The book itself is beautifully produced, filled with full-page photographs and for anyone interested in masks it’s well worth obtaining.  By that point I’d seen a lot of masks and Agostino’s stood out to me as some of the best around: unique and far more like pieces of art than mass produced partywear… So, buoyed up by the mad artistic enthusiasm that grabs me from time to time, I got in touch and asked him if it would be possible for me to visit him and learn how he does it.

And he said yes.

So, I booked my hotel and flights and set off on my own for Florence at the end of March.  I’d only been to Italy once before, had a tourist-level grasp of Italian from listening to the Pimsleur Italian course for a few months (which I heartily recommend: no other language course has stuck in my mind so well.  Check it out of your library for free), and was travelling alone.  It was a bit daunting.  Especially when I made the mistake of looking up reviews for Expedia just after booking.  It’s a bit like looking up your symptoms to self-diagnose: you’ll always find links to the worst possible scenario and people don’t generally go online to post “actually it was all fine”.  So, to break the trend: it was all fine.  Expedia was great, communicative and easy to use.  London City Airport was fast, easy to drive to and navigate internally as it’s so compact.  Air France were friendly and the flight was pain-free which was nice: my hearing was impaired and my ears hurt for several weeks after the flight home from Venice last year.  So, credit where it’s due, even if it’s not as exciting as “and then the engine blew up on the runway and we all had to be evacuated”… an incident involving the same airline and airport about a week earlier that I’m glad my parents told me about after the trip.

Agostino Dessi's mask shop in Florence
Agostino Dessi’s mask shop on Via Faenza, Florence

And Florence was beautiful.  The people endlessly helpful, and I got chatting to so many more people than I would have if I hadn’t travelled alone.  I stayed for a week, touring the city in the mornings and studying with Agostino in his beautiful mask shop every afternoon.  I had the best time.  THE BEST time.  I learned so much, saw so much, and can’t wait to go back.  It’s a gorgeous city filled with incredibly talented people, so many of whom are based in the streets around Agostino’s shop that they seem to be forming an artistic quarter, which can only be a good thing.

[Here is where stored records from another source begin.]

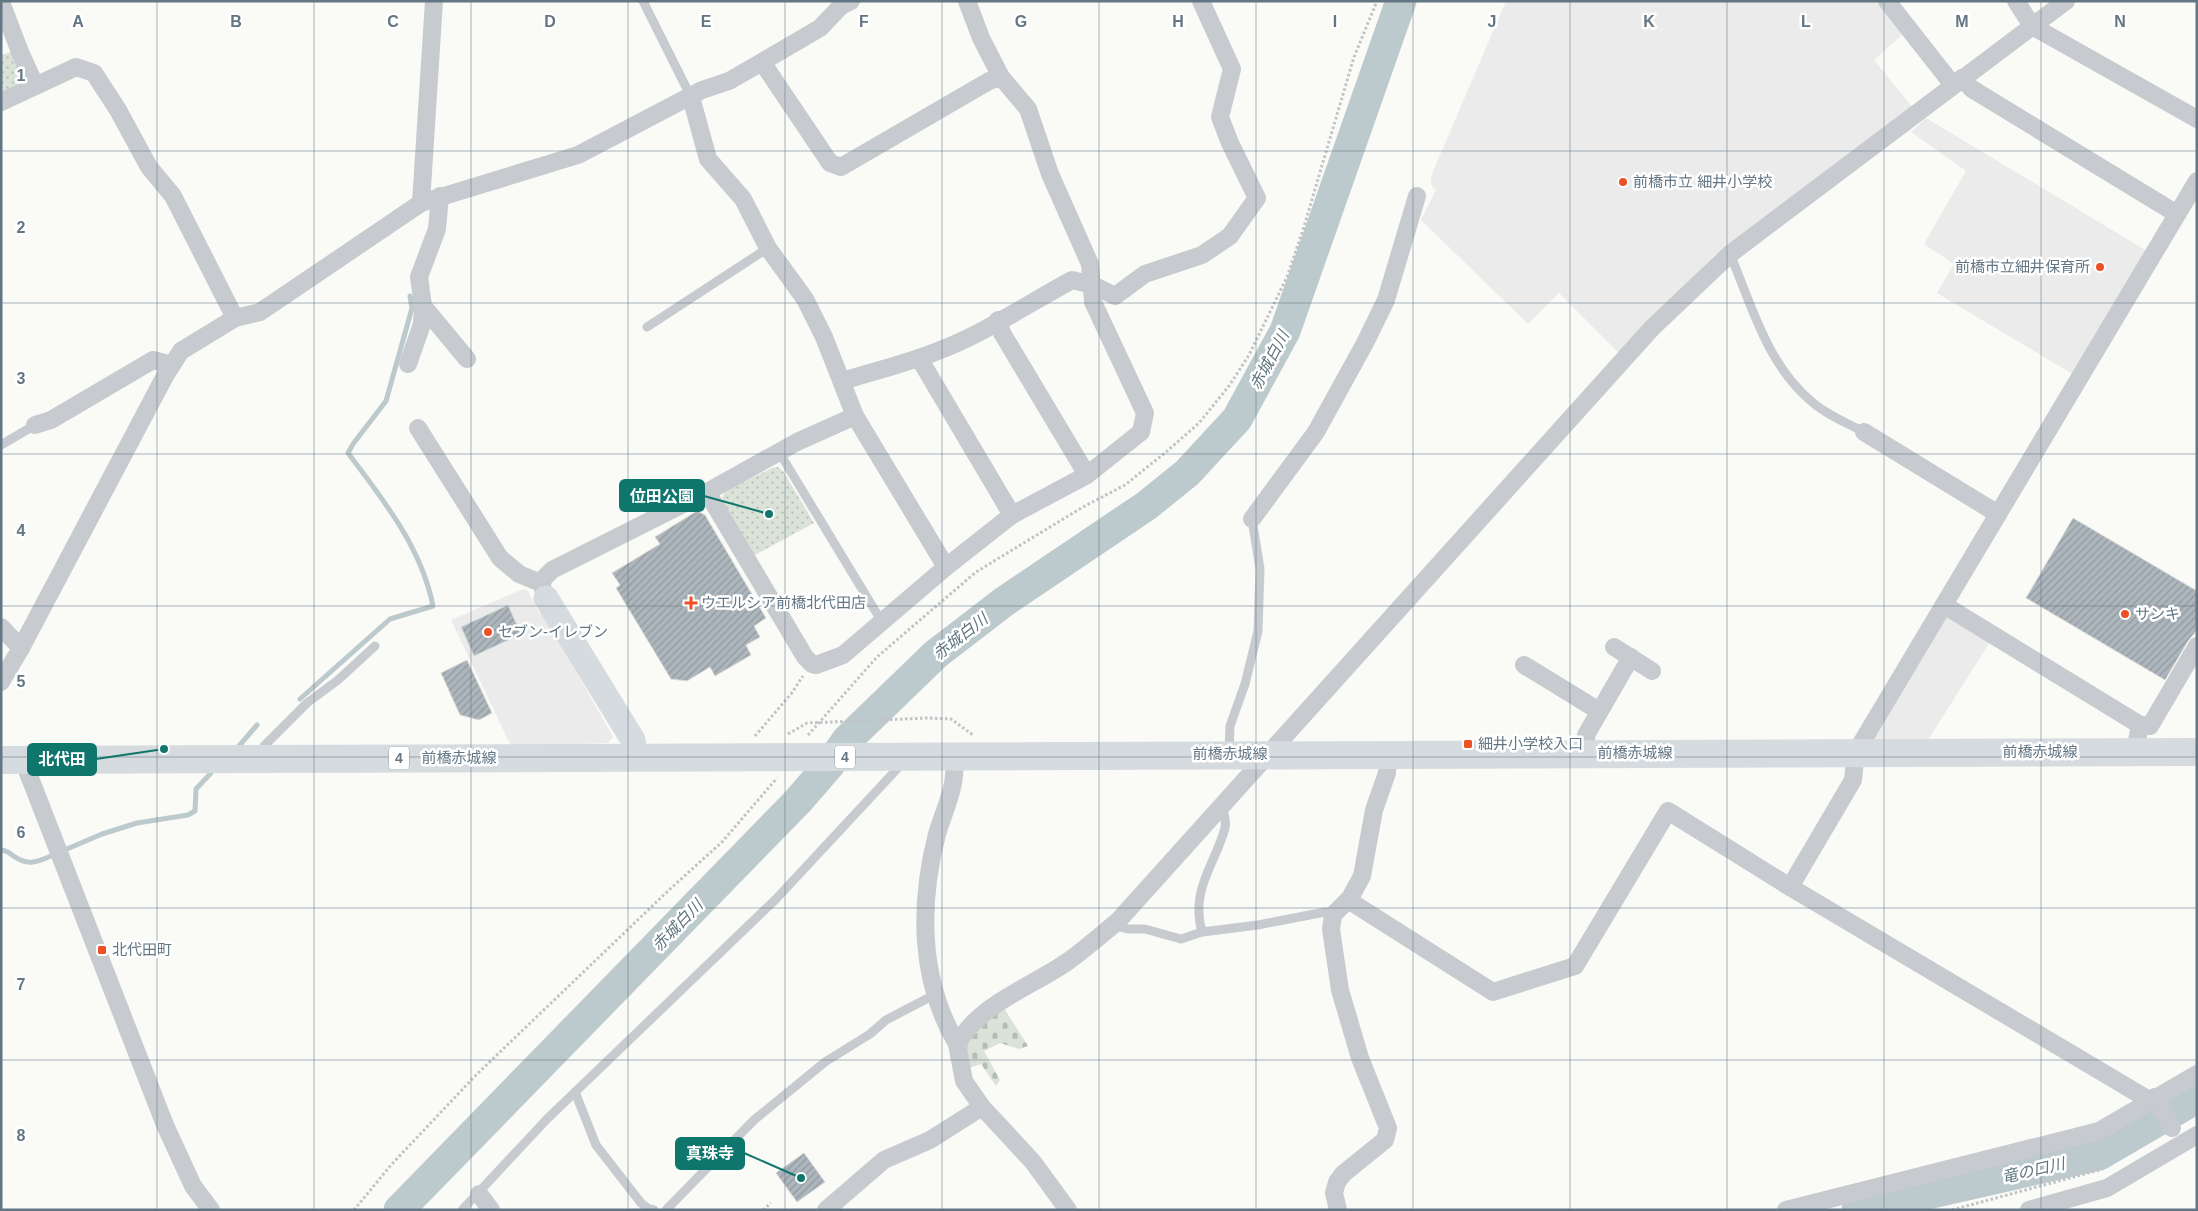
<svg xmlns="http://www.w3.org/2000/svg" width="2198" height="1211" font-family="Arial,'Noto Sans JP',sans-serif">
	<style>
		.built { fill: #eaebea }
		.cemetery { fill: url(#cemetery-stones) }
		.park { fill: url(#park-dots) }
		.lines { fill: none; stroke-linecap: round; stroke-linejoin: round }
		.stream { stroke: #bdcacd; stroke-width: 5 }
		.river { stroke: #bdcacd; stroke-width: 31 }
		.building { fill: url(#building-hatch); stroke: #dbdbd9 }
		.path { stroke: #c0c3c5; stroke-width: 3; stroke-dasharray: 2.5 2.5; stroke-linecap: butt }
		.lane { stroke: #c7cbcf; stroke-width: 9 }
		.street { stroke: #c7cbcf; stroke-width: 18 }
		.secondary { stroke: #d6dbdf; stroke-width: 25 }
		.primary { stroke: #d6dbdf; stroke-width: 28 }
		.grid { fill: none; stroke: #637684; stroke-width: 1; stroke-opacity: 0.55 }
		.poi-dot { fill: #ec5024; stroke: #fff; stroke-width: 2 }
		.labels { text-anchor: middle; stroke-width: 5; stroke-linejoin: round; paint-order: stroke }
		.shield { fill: #fff; stroke: #929fa9; stroke-width: 1 }
		.shield-label { font-size: 14px; font-weight: bold; fill: #637684 }
		.poi-label { font-size: 15px; fill: #637684; stroke: #fff; text-anchor: start }
		.street-label { font-size: 15px; fill: #637684; stroke: #fff }
		.water-label { font-size: 16px; font-style: italic; fill: #5e767d; stroke: #fff }
		.grid-label { font-size: 16px; text-anchor: middle; font-weight: bold; fill: #637684; stroke: #fff; stroke-width: 5; stroke-linejoin: round; paint-order: stroke }
		.leader { fill: none; stroke: #0f766e; stroke-width: 2 }
		.callout-dot { fill: #0f766e; stroke: #fff; stroke-width: 2 }
		.callout { fill: #0f766e; stroke: #0f766e; stroke-width: 2 }
		.callout-label { font-size: 16px; text-anchor: middle; font-weight: bold; fill: #fff }
	</style>
	<defs>
		<pattern id="cemetery-stones" width="16" height="16" patternUnits="userSpaceOnUse" patternTransform="scale(1.25)"><rect width="16" height="16" fill="#dbe2d8"/><path d="M2 7V4a2 2 0 0 1 4 0v3zM10 15v-3a2 2 0 0 1 4 0v3z" fill="#b5bcb5"/></pattern>
		<pattern id="park-dots" width="8" height="8" patternUnits="userSpaceOnUse" patternTransform="scale(1.25)"><rect width="8" height="8" fill="#dbe2d8"/><path d="M2 2h.1M6 6h.1" fill="none" stroke="#b5bcb5" stroke-width="1.8" stroke-linecap="round"/></pattern>
		<pattern id="building-hatch" width="6" height="6" patternUnits="userSpaceOnUse" patternTransform="scale(1.25)"><rect width="6" height="6" fill="#adb6bc"/><path d="M-1 1l2-2M0 6l6-6M5 7l2-2" fill="none" stroke="#90999e"/></pattern>
	</defs>
	<rect width="100%" height="100%" fill="#fafaf7"/>
	<!-- built -->
	<g class="built">
		<polygon points="1506,1 1878,1 1904,33 1874,60 1914,109 1714,256 1620,354 1559,293 1528,324 1421,220 1436,190 1432,187 1431,176"/>
		<polygon points="1926,118 2147,251 2074,375 1937,293 1954,264 1924,244 1966,171 1911,132"/>
		<polygon points="523,589 528,591 539,613 545,616 613,737 608,743 511,746 451,620"/>
		<polygon points="1943,614 1990,642 1926,743 1865,743"/>
	</g>
	<!-- cemetery -->
	<polygon class="cemetery" points="1002,1005 1028,1046 1019,1049 1000,1043 984,1051 1000,1080 996,1086 981,1064 966,1069 967,1043"/>
	<!-- park -->
	<g class="park">
		<polygon points="11,52 25,85 1,96 1,55"/>
		<polygon points="778,467 783,471 814,523 753,556 723,505 722,498 725,491 772,468"/>
	</g>
	<g class="lines">
		<!-- stream -->
		<g class="stream">
			<path d="M300 699 390 619 433 606C421 546 383 500 348 453L353 444 386 401 412 308 410 296"/>
			<polyline points="239,746 257,725"/>
			<polyline points="67,849 102,834 137,823 188,815 195,811 196,789 211,773"/>
			<path d="M1 850C6 850 8 852 12 855 27 866 35 863 51 856"/>
		</g>
		<!-- river -->
		<g class="river">
			<polyline points="399,1210 798,801 830,764 847,740 936,654 1005,601 1146,506 1187,473 1237,419 1285,331 1401,1"/>
			<polyline points="1857,1210 2099,1155 2197,1098"/>
		</g>
	</g>
	<!-- building -->
	<g class="building">
		<polygon points="697,511 705,515 766,618 754,626 760,637 746,645 751,655 715,676 710,667 687,681 671,679 616,588 620,585 612,573 660,544 655,537"/>
		<polygon points="2073,518 2197,591 2197,630 2188,641 2165,680 2026,598"/>
		<polygon points="508,605 521,634 474,656 461,627"/>
		<polygon points="467,660 492,713 479,720 460,715 441,673"/>
		<polygon points="804,1153 825,1182 797,1202 776,1173"/>
	</g>
	<g class="lines">
		<!-- path -->
		<g class="path">
			<polyline points="788,734 807,723 927,718 951,719 973,735"/>
			<polyline points="808,735 877,657 976,572 1083,507 1125,485 1166,452 1199,423 1229,386 1249,355 1287,277 1303,230 1354,57 1377,1"/>
			<polyline points="755,736 791,694 803,676"/>
			<polyline points="354,1210 391,1165 476,1075 669,890 722,842 777,778"/>
			<polyline points="763,1210 771,1203"/>
			<polyline points="1952,1210 2103,1169"/>
		</g>
		<!-- lane -->
		<g class="lane">
			<polyline points="643,1 691,97"/>
			<path d="M1730 254C1752 306 1767 364 1811 401 1825 414 1847 423 1864 432"/>
			<polyline points="647,327 768,248"/>
			<polyline points="1,445 35,425"/>
			<polyline points="779,452 882,622"/>
			<polyline points="1229,752 1230,726 1245,684 1258,631 1260,569 1252,519"/>
			<polyline points="259,755 264,746 307,703 338,680 375,646"/>
			<polyline points="1113,925 1128,929 1145,929 1181,939 1202,932 1258,925 1325,912 1335,913"/>
			<path d="M1202 932C1190 889 1215 865 1225 828 1227 821 1223 811 1222 805"/>
			<polyline points="575,1092 596,1145 641,1203 649,1209 654,1210"/>
			<polyline points="462,1210 547,1119 776,899 897,769 900,761"/>
			<polyline points="666,1210 754,1120 825,1062 870,1034 886,1020 934,995"/>
		</g>
		<!-- street -->
		<g class="street">
			<polyline points="1887,1 1953,85"/>
			<polyline points="2016,1 2032,26 2197,119"/>
			<polyline points="1,2 20,52 35,85"/>
			<polyline points="762,62 830,163 841,167 989,81 1001,77"/>
			<polyline points="1962,78 1972,89 2177,214"/>
			<polyline points="691,97 708,159 743,199 768,248 805,299 824,337 855,416 946,567 843,655 816,665 812,664 805,657 707,492"/>
			<polyline points="1,102 76,67 94,73 118,110 149,167 173,196 235,318"/>
			<polyline points="440,196 437,229 419,277 423,306 467,359"/>
			<polyline points="421,203 434,1"/>
			<polyline points="998,320 1002,333 1087,475"/>
			<polyline points="919,358 1012,515"/>
			<polyline points="408,364 422,324 423,306"/>
			<path d="M842 381C885 368 931 357 972 336 1006 319 1039 298 1072 280L1093 285 1115 296 1145 274 1202 255 1230 236 1257 198 1230 143 1220 117 1232 69 1201 1"/>
			<polyline points="35,425 51,420 153,360 172,365"/>
			<polyline points="418,428 500,558 519,574 541,583"/>
			<polyline points="1864,432 1998,514"/>
			<polyline points="1252,519 1316,432 1365,343 1386,300 1417,196"/>
			<polyline points="946,567 1012,515 1087,475 1141,432 1145,413 1093,302 1090,264 1050,174 1028,109 1001,77 981,38 967,1"/>
			<polyline points="546,598 541,583 545,577 552,570 707,492 797,442 855,416"/>
			<polyline points="1944,605 2140,725 2135,752"/>
			<polyline points="1,627 21,648"/>
			<polyline points="1614,647 1652,671"/>
			<polyline points="1524,665 1599,711"/>
			<polyline points="1,682 21,648 165,376 181,351 235,318 260,312 421,203 578,155 702,90 729,81 762,62 820,28 841,6 851,1"/>
			<polyline points="2140,725 2150,726 2197,646"/>
			<polyline points="1587,753 1586,735 1631,657"/>
			<path d="M955 756C954 765 955 774 953 783 950 800 942 817 937 834 919 904 919 980 957 1044"/>
			<polyline points="23,760 165,1125 193,1186 211,1210"/>
			<polyline points="1348,900 1493,992 1575,966 1668,811 1790,887"/>
			<polyline points="2155,1097 2172,1128"/>
			<polyline points="2149,1100 1790,887 1853,780 1856,752 2197,181"/>
			<polyline points="479,1194 491,1210"/>
			<polyline points="826,1210 884,1160 930,1140 982,1107"/>
			<path d="M1068 1210 1033 1162 982 1107 964 1081 957 1044C981 1003 1029 988 1067 962 1084 950 1101 935 1118 921L1652 328 1730 254 2066 1"/>
			<polyline points="1338,1210 1334,1193 1337,1182 1343,1174 1385,1140 1388,1128 1360,1058 1340,990 1331,929 1333,915 1350,898 1362,876 1374,810 1387,773 1388,754"/>
			<polyline points="1786,1210 2099,1131 2197,1074"/>
			<polyline points="2029,1210 2107,1188 2197,1135"/>
		</g>
		<!-- secondary -->
		<polyline class="secondary" points="546,598 633,740 636,757"/>
		<!-- primary -->
		<polyline class="primary" points="1,760 2197,752"/>
	</g>
	<!-- grid -->
	<path class="grid" d="M157 1V1210M314 1V1210M471 1V1210M628 1V1210M785 1V1210M942 1V1210M1099 1V1210M1256 1V1210M1413 1V1210M1570 1V1210M1727 1V1210M1884 1V1210M2041 1V1210M1 151H2197M1 303H2197M1 454H2197M1 606H2197M1 757H2197M1 908H2197M1 1060H2197"/>
	<!-- markers -->
	<g class="poi-dot">
		<circle cx="1623" cy="182" r="5"/>
		<circle cx="2100" cy="267" r="5"/>
		<path d="M688.5 595.5h5v5h5v5h-5v5h-5v-5h-5v-5h5z"/>
		<circle cx="2125" cy="614" r="5"/>
		<circle cx="488" cy="632" r="5"/>
		<rect x="1463" y="739" width="10" height="10" rx="2.5"/>
		<rect x="97" y="945" width="10" height="10" rx="2.5"/>
	</g>
	<g class="labels">
		<!-- shield labels -->
		<g class="shield">
			<rect x="835" y="745.5" width="20" height="23" rx="4"/>
			<rect x="389" y="746.5" width="20" height="23" rx="4"/>
		</g>
		<g class="shield-label">
			<text x="845" y="762">4</text>
			<text x="399" y="763">4</text>
		</g>
		<!-- poi labels -->
		<g class="poi-label">
			<text x="1633" y="187">前橋市立 細井小学校</text>
			<text x="2090" y="272" text-anchor="end">前橋市立細井保育所</text>
			<text x="701" y="608">ウエルシア前橋北代田店</text>
			<text x="2135" y="619">サンキ</text>
			<text x="498" y="637">セブン-イレブン</text>
			<text x="1478" y="749">細井小学校入口</text>
			<text x="112" y="955">北代田町</text>
		</g>
		<!-- street labels -->
		<g class="street-label">
			<text x="2040" y="757">前橋赤城線</text>
			<text x="1635" y="758">前橋赤城線</text>
			<text x="1230" y="759">前橋赤城線</text>
			<text x="459" y="763">前橋赤城線</text>
		</g>
		<!-- water labels -->
		<g class="water-label">
			<text transform="translate(1269 360) rotate(-62)" y="6">赤城白川</text>
			<text transform="translate(960 636) rotate(-38)" y="6">赤城白川</text>
			<text transform="translate(677 925) rotate(-46)" y="6">赤城白川</text>
			<text transform="translate(2033 1170) rotate(-13)" y="6">竜の口川</text>
		</g>
	</g>
	<g class="grid-label">
		<text x="78" y="27">A</text>
		<text x="236" y="27">B</text>
		<text x="393" y="27">C</text>
		<text x="550" y="27">D</text>
		<text x="706" y="27">E</text>
		<text x="864" y="27">F</text>
		<text x="1021" y="27">G</text>
		<text x="1178" y="27">H</text>
		<text x="1335" y="27">I</text>
		<text x="1492" y="27">J</text>
		<text x="1649" y="27">K</text>
		<text x="1806" y="27">L</text>
		<text x="1962" y="27">M</text>
		<text x="2120" y="27">N</text>
		<text x="21" y="81">1</text>
		<text x="21" y="233">2</text>
		<text x="21" y="384">3</text>
		<text x="21" y="536">4</text>
		<text x="21" y="687">5</text>
		<text x="21" y="838">6</text>
		<text x="21" y="990">7</text>
		<text x="21" y="1141">8</text>
	</g>
	<!-- callouts -->
	<path class="leader" d="M769 514L704 496M164 749L96 759M801 1178L744 1153"/>
	<g class="callout-dot">
		<circle cx="769" cy="514" r="5"/>
		<circle cx="164" cy="749" r="5"/>
		<circle cx="801" cy="1178" r="5"/>
	</g>
	<g class="callout">
		<rect x="620" y="480" width="84" height="31" rx="5"/>
		<rect x="28" y="744" width="68" height="31" rx="5"/>
		<rect x="676" y="1138" width="68" height="31" rx="5"/>
	</g>
	<g class="callout-label">
		<text x="662" y="502">位田公園</text>
		<text x="62" y="765">北代田</text>
		<text x="710" y="1159">真珠寺</text>
	</g>
	<!-- border -->
	<rect width="2198" height="1211" fill="none" stroke="#637684" stroke-width="5"/>
</svg>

I had my own little corner of the shop to work in
Agostino’s shop.  It took me a week of evenings to produce my mask from scratch, so I can only imagine the sheer quantity of man-hours contained in this one image.

One of the many problems I’d had with the masks I’d tried to make before was getting them to fit a real face.  I’d been making a clay replica of my own face and then building the mask on top, but then found that the finished item was too wide, narrow, too close to the eyes, or didn’t have enough space for a nose.  Just being able to recreate a face doesn’t mean it’s the ideal shape for a mask.

Sculpting the face in clay, then embellishing with details
Sculpting the face in clay, then embellishing with details

My first day at the shop was almost entirely spent getting the proportions correct according to a set of rules that should eliminate that problem.  Fingers crossed I can remember it all from my notes now I’m home!

After casting the sculpt in plaster I started to apply the papier mache over a couple of evenings.
After casting the sculpt in plaster I started to apply the papier mache over a couple of evenings.
Painting the mask
Painting the mask

Then I painted the undercoat for a cracked and antiqued surface, before adding the details and finish.

The finished mask
The finished mask

I’m really happy with the final result, and can’t wait to try recreating the whole process at home!  Watch this space.